Ranked-choice advocates say this is simply a more democratic system and less expensive than runoff elections, which have to be held separately and typically have very low turnout (case in point: the Texas runoff).

“We think compared to those other two, it means voters have more say and more reliable outcomes versus plurality,” said Rob Richie, executive director of the nonprofit organization FairVote. “We feel quite comfortable saying it works.”

And we haven’t seen the last of ranked-choice voting in the Democratic contest: Alaska, Hawaii, Kansas, and Wyoming will use it for their 2020 primary elections.

Loser: Culinary Union 226

The powerful labor union, which represents 60,000 people in Nevada’s hospitality industry, didn’t technically endorse any candidate, and so it technically did not back a loser.

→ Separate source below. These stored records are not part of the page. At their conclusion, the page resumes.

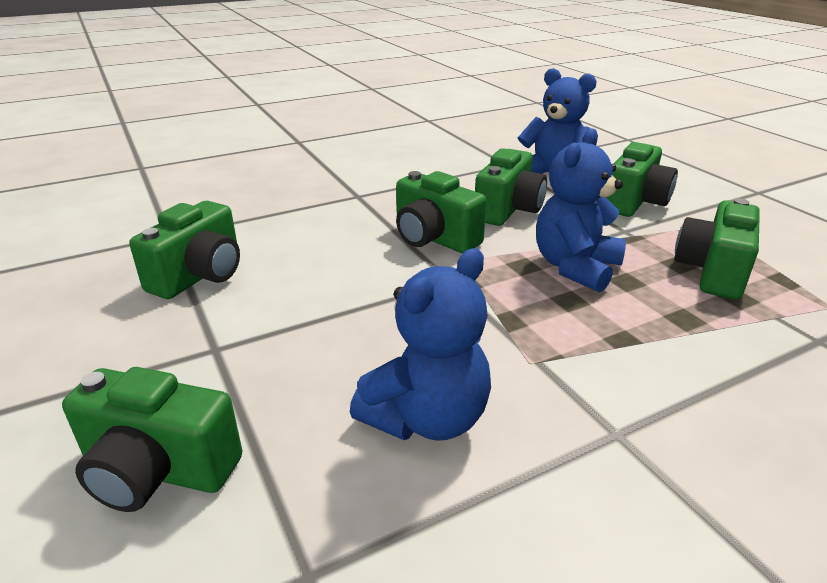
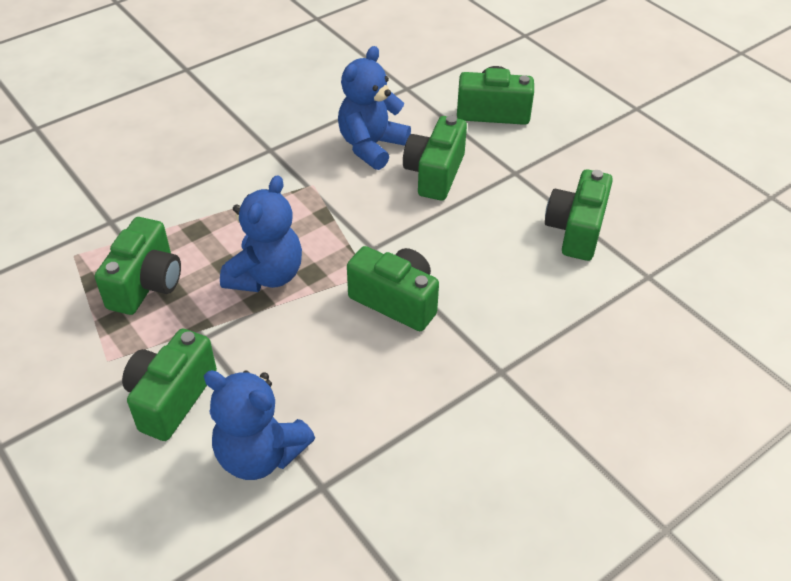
camera: 170 degrees right, 15 degrees up
green camera [475,148,547,226] -> green camera moved to [403,116,467,201]

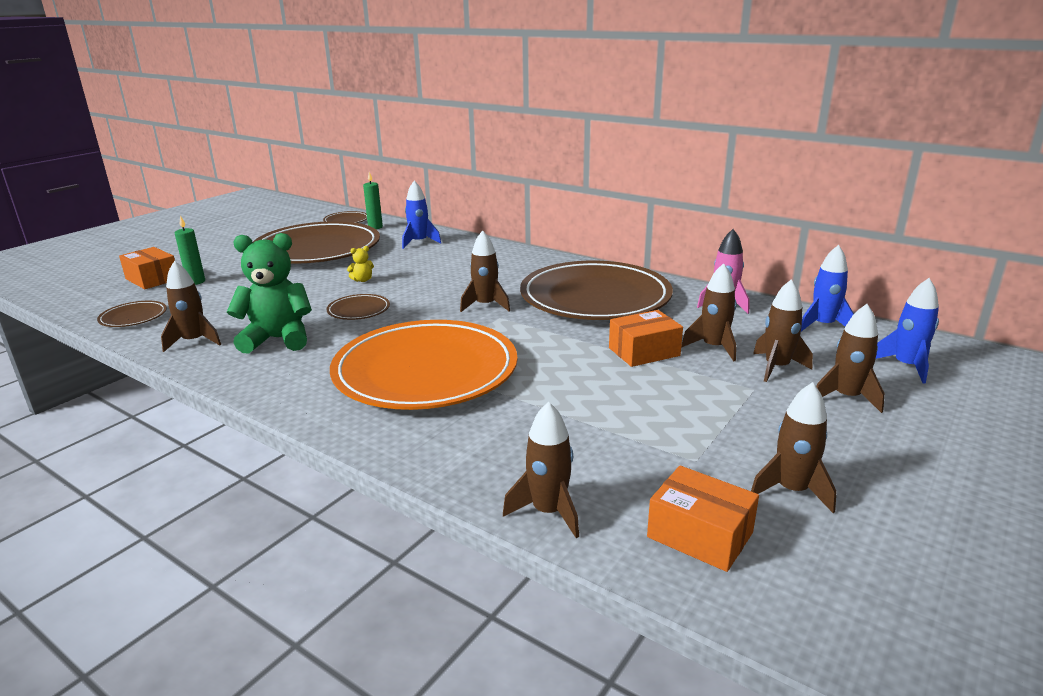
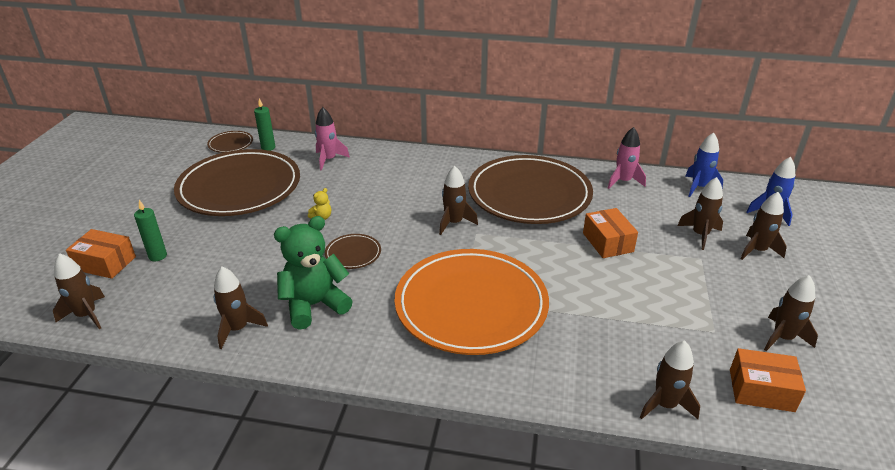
camera: 25 degrees left, 10 degrees up
brown plate [97,301,167,327] -> none
blue rocket [402,181,441,249] -> pink rocket [315,107,350,171]
orange box [609,310,683,367] -> orange box turned 60 degrees counterclockwise [583,208,638,258]
brown rocket [681,263,737,362] -> brown rocket moved to [53,253,105,329]

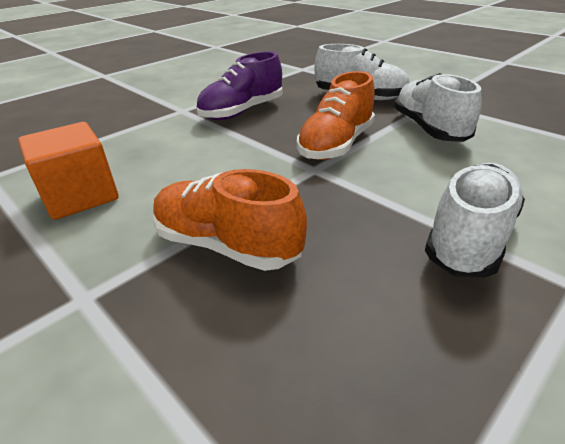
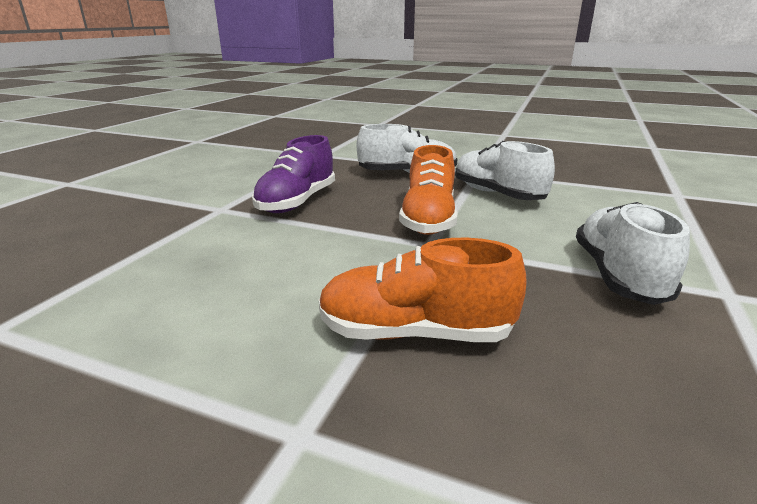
camera: 25 degrees left, 10 degrees down
orange cube [18,122,119,220] -> none

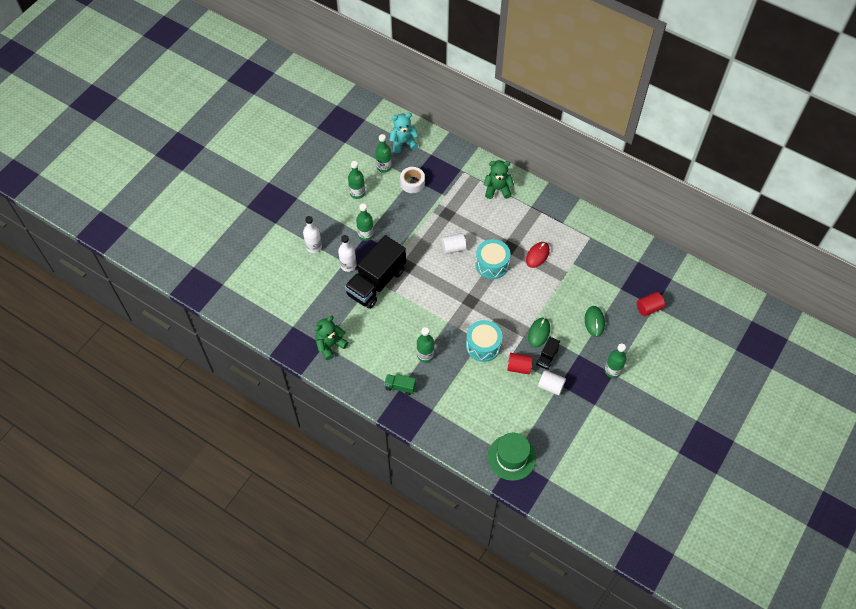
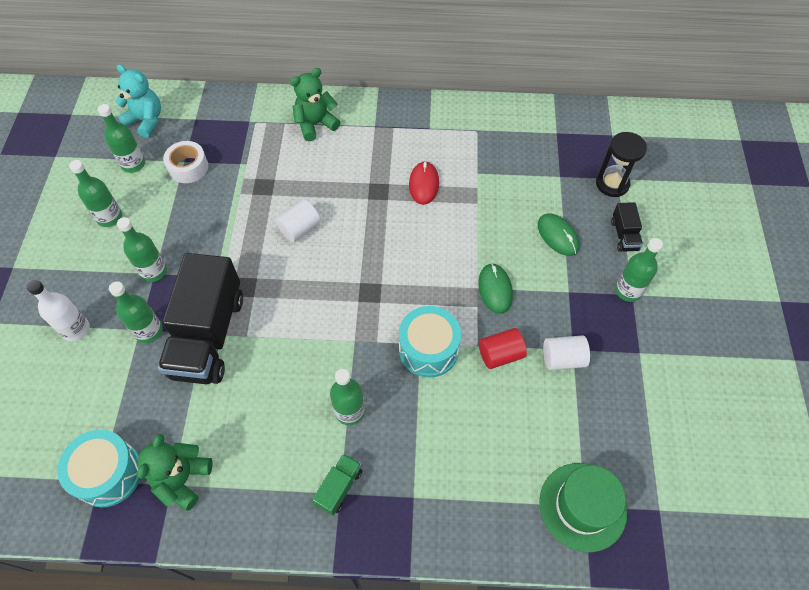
camera: 30 degrees left, 0 degrees up
white bottle [338,235,357,272] -> green bottle [109,281,162,343]
green truck [384,374,416,395] -> green truck turned 135 degrees clockwise [312,453,362,516]
turquoise teddy bear [389,113,418,153] -> turquoise teddy bear turned 75 degrees clockwise [115,64,161,138]
turquoise drum [475,239,510,279] -> turquoise drum moved to [57,430,140,507]
black truck [536,337,560,370] -> black truck moved to [611,202,643,252]
red cylinder [637,292,665,316] -> black hourglass [596,132,647,197]

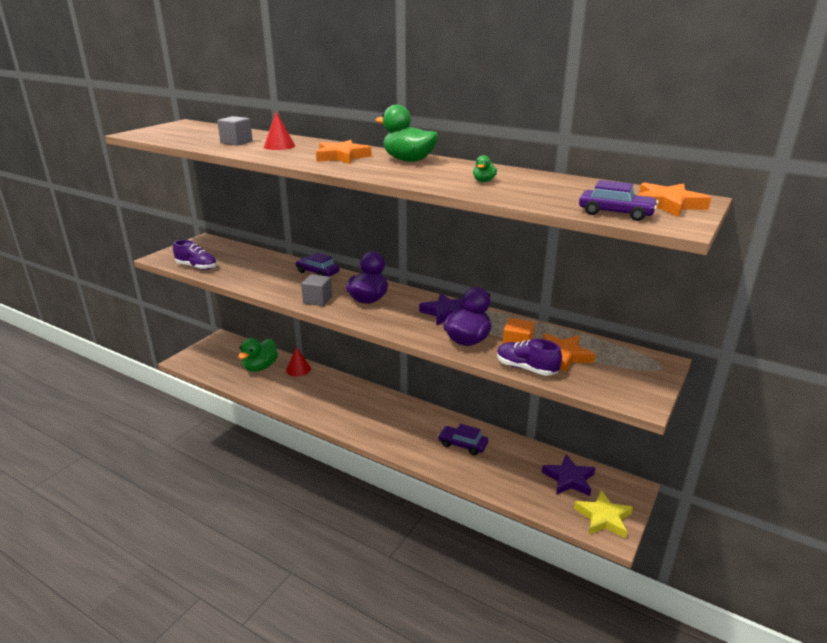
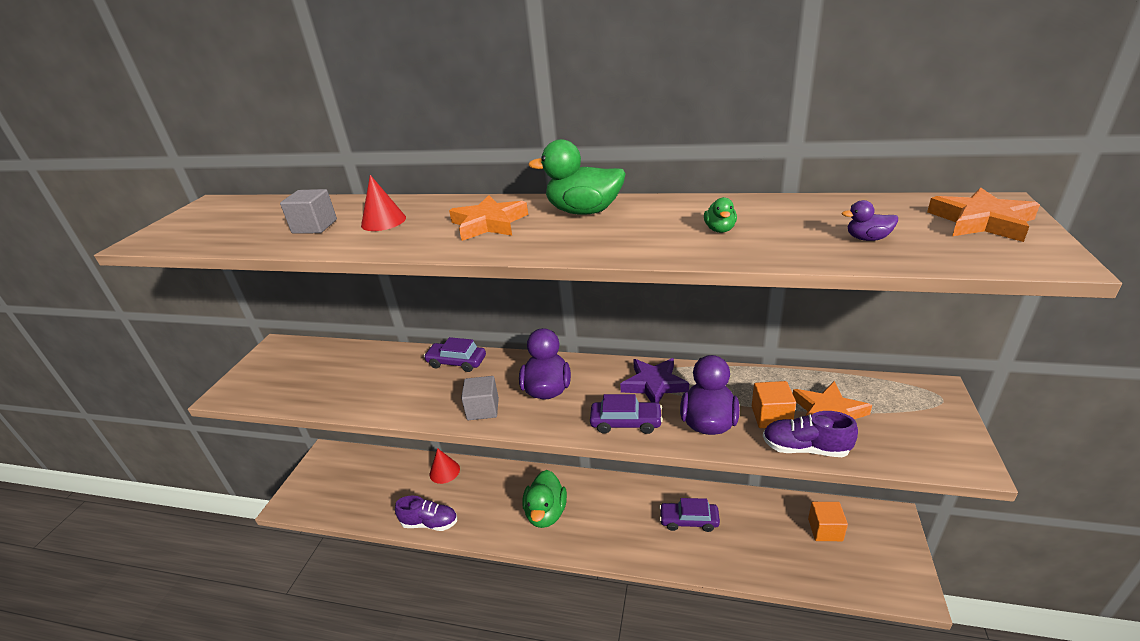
camera: 15 degrees left, 5 degrees up
purple shoe [173,240,217,270] -> purple shoe moved to [395,495,457,531]
green duck [238,338,278,372] -> green duck moved to [522,470,567,528]
purple star [542,454,595,496] -> orange cube [808,502,848,541]
yellow star [574,490,633,539] -> none
purple car [579,180,659,221] -> purple car moved to [590,394,663,434]
none -> purple duck [842,200,898,241]

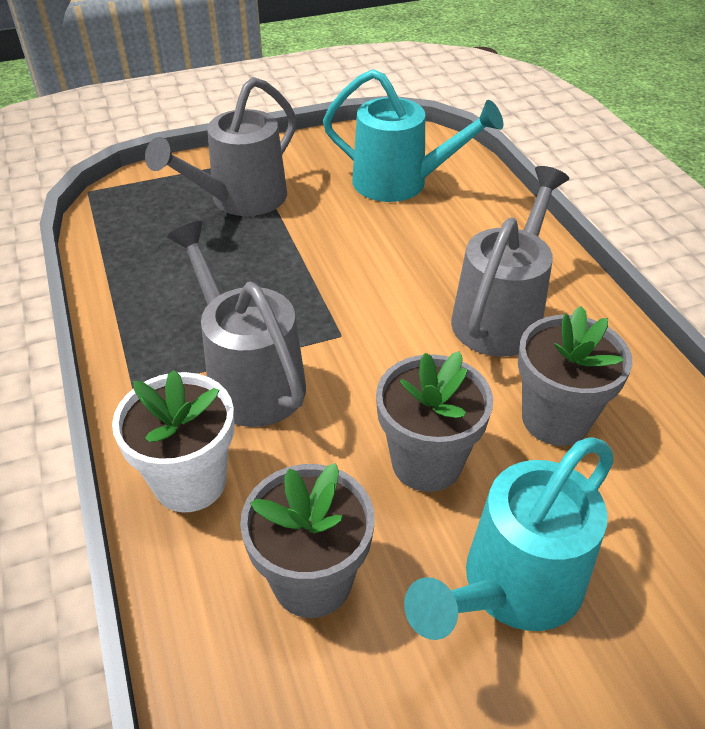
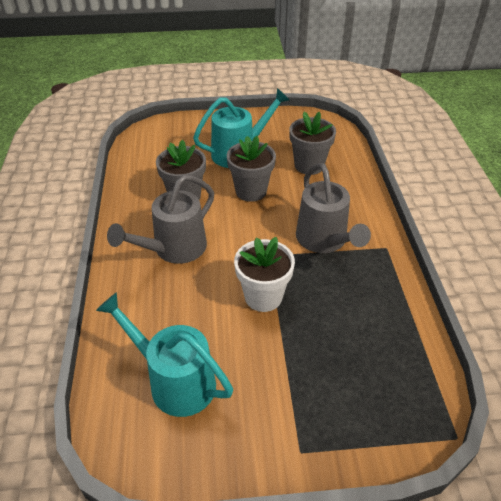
camera: 165 degrees left, 0 degrees up
white flower pot [112,370,234,513] -> white flower pot moved to [234,237,295,312]
grey watering can [145,77,297,216] -> none

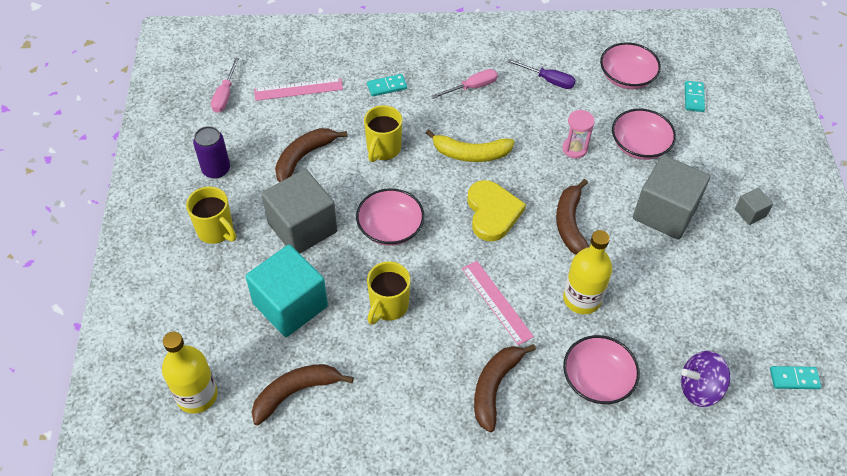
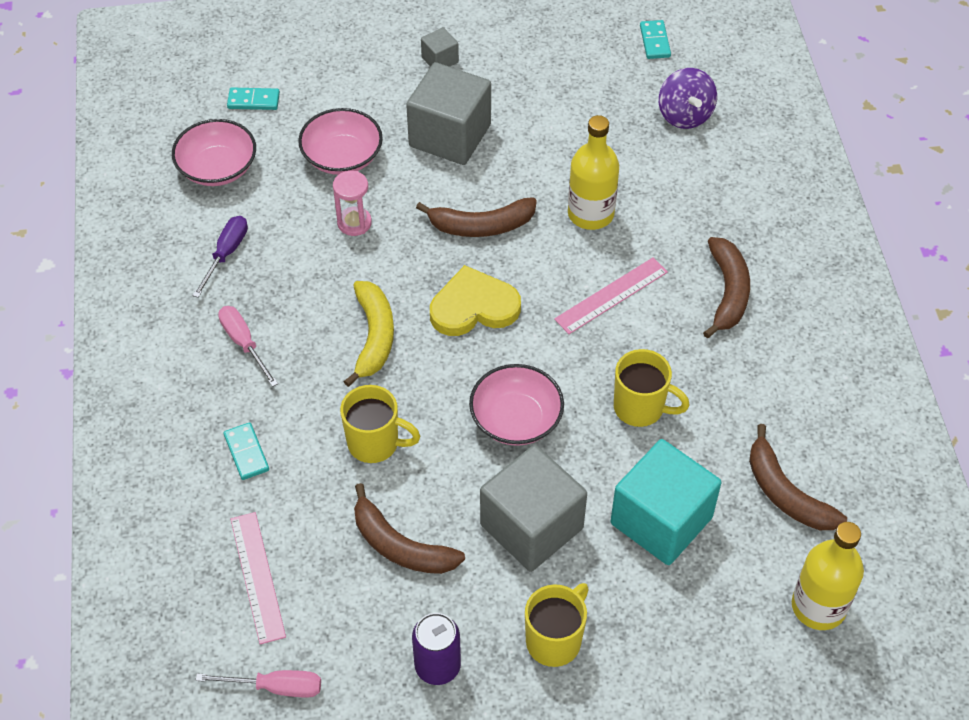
camera: 95 degrees left, 0 degrees up
brown banana [474,344,536,432] -> brown banana turned 105 degrees counterclockwise [703,237,750,338]
pink bowl [563,335,640,404] -> none

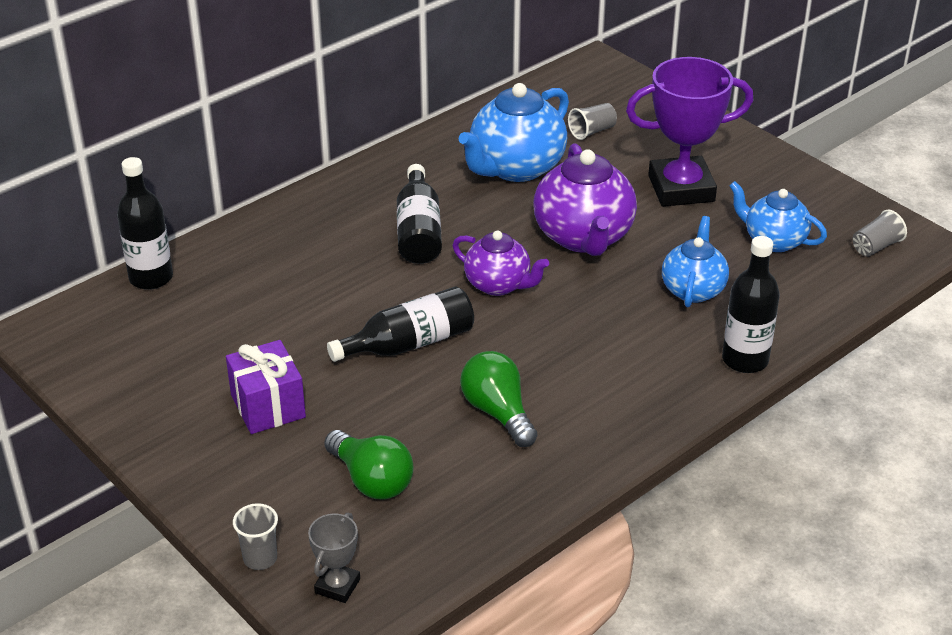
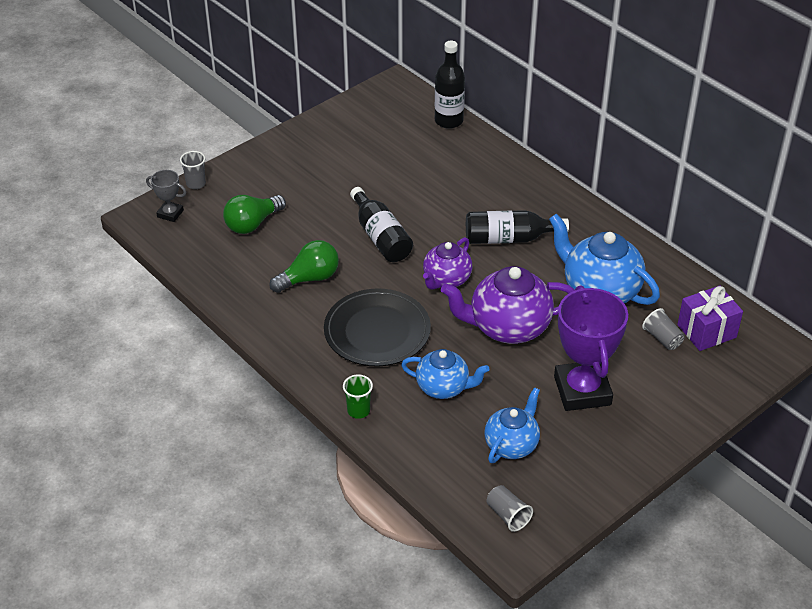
camera: 90 degrees right, 5 degrees up
purple gift [226,340,306,434] -> purple gift moved to [677,285,743,351]
black bottle [722,236,780,373] -> green cup [343,375,373,419]
none -> black plate [324,289,431,366]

But the union’s leaders made their displeasure with Sanders’s Medicare-for-all plan — and his most zealous supporters — known. Their Nevada workers benefit from high-level health care, including their own clinic, and numerous reporters have talked to union members who are worried about losing that health care if their insurance plan is eliminated. (Overall, union members are more mixed on Medicare-for-all than Democrats generally.)

 Alex Wong/Getty Images
Ted Pappageorge, president of Culinary Workers Union Local 226, announces that the union decided not to endorse a candidate before the Nevada caucuses, on February 13, 2020.

Workers who caucused for Sanders said they liked their union insurance plan, according to BuzzFeed News. But they worried about relatives and friends who could lose their jobs:

Some workers who spoke to BuzzFeed News said they support Sanders’ Medicare for All proposal, even though they appreciate the union health care they have, because they have friends and relatives who don’t have union health care and worry about what would happen if they lost their jobs.

The way the union blasted Sanders’s plan while softening their language when describing Elizabeth Warren’s Medicare-for-all plan made pretty clear which way it wanted the primary to go. The union’s leaders picked the fight with Sanders quite publicly, with the news of their anti-M4A literature breaking on the night of Sanders’s New Hampshire win.

But Sanders won the state handily. Moreover, exit polls found that Democratic caucus-goers overwhelmingly support a single-payer program that eliminates private insurance: about 6 in 10, according to the Washington Post. It looked like Sanders was beating union leadership on their own turf.

Winner: Medicare-for-all

Again, 6 in 10 Nevada caucus-goers told pollsters they supported eliminating private insurance for good and replacing it with government health insurance. And the candidate who has married his brand to Medicare-for-all was winning caucuses in casinos with union workers, after that union’s leaders made their opposition to the plan abundantly clear.

It’s still an open question how Sanders, and Medicare-for-all, would fare in a general election against President Trump or how “electable” the candidate and his plan ultimately are. But the issue is not slowing Sanders down at all among Democratic primary voters.